Genesis of authigenic kaolinite and its indicative significance to secondary pores in petroliferous basins: A case study in the Dongying Sag, Bohai Bay Basin, Eastern China

Abstract

Porosity of sandstone generally declines as the formation burial depth rises, during which transformation of unstable minerals (e.g. feldspar) in sandstone significantly contributes to abnormally high porosity zones. It is still controversial that whether transformation of feldspar being massive in sandstone can lead to formation of considerable secondary pores. As the main diagenetic product of feldspar transformation, namely authigenic kaolinite, in terms of the physical and chemical features, acts as indicators of the transformation process of feldspar and the consequent formation of secondary pores. In this study, a series of analyses are implemented on sandstone samples collected from the Dongying Sag, Bohai Bay Basin, Eastern China, including microscopic observation, SEM, EDX, XRD, isotope, and fluid inclusion analysis, with specific attention to genesis and formation process of authigenic kaolinite as well as their indicative significance to secondary pores. It is demonstrated that there are mainly three types of authigenic kaolinite (denoted as K1, K2, and K3), the occurrence and geochemical characteristics of which are greatly different.
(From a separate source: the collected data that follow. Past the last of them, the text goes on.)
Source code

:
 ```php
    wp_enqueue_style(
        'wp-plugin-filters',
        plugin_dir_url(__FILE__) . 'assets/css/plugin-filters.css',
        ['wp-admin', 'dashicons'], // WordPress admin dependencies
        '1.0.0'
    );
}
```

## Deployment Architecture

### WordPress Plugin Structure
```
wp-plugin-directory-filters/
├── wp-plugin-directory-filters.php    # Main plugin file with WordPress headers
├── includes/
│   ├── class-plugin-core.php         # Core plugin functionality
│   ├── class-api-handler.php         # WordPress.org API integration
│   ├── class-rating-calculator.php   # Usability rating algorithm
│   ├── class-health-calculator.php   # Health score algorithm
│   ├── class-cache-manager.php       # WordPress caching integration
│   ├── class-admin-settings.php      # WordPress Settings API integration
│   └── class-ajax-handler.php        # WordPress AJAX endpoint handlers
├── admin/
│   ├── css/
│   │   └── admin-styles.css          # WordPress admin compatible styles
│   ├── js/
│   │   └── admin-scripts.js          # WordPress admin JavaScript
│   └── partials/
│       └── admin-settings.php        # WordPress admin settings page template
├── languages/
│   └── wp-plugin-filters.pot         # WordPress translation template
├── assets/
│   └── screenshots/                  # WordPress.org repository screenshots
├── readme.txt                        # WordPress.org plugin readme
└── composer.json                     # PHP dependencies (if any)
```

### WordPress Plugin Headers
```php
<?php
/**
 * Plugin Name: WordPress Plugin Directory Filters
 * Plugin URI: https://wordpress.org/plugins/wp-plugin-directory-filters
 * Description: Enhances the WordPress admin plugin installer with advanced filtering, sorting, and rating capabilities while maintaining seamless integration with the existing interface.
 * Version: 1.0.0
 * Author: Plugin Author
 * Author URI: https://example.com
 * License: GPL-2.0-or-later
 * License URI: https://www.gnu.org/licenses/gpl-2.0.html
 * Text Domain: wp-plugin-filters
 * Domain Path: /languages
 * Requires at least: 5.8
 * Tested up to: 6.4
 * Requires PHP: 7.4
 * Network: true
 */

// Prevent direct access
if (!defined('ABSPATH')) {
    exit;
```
Based on contact relationship between authigenic kaolinite and other diagenetic products, the three authigenic kaolinite are distinguished into two stages, namely the first-stage K1and the second-stage K2 and K3, which are of obviously different genesis. Specifically, K1 is formed under the effect of acidic fluids that are rich in carboxylic acids. In contrast, K2 and K3 are formed under the effect of acidic fluids that are rich in CO2. During formation of K1, plagioclase dissolution pores are formed and well preserved, and carbonate cements get well preserved, showing no sign of dissolution. During formation of K2 and K3, K-feldspar is kaolinitized as K2, and a small amount of Si and Al elements migrates with short-distance and precipitates as K3 in the vicinity of K2. During this process, K-feldspar is transformed into kaolinite, accompanied by dissolution of carbonate cements and massive formation of secondary pores.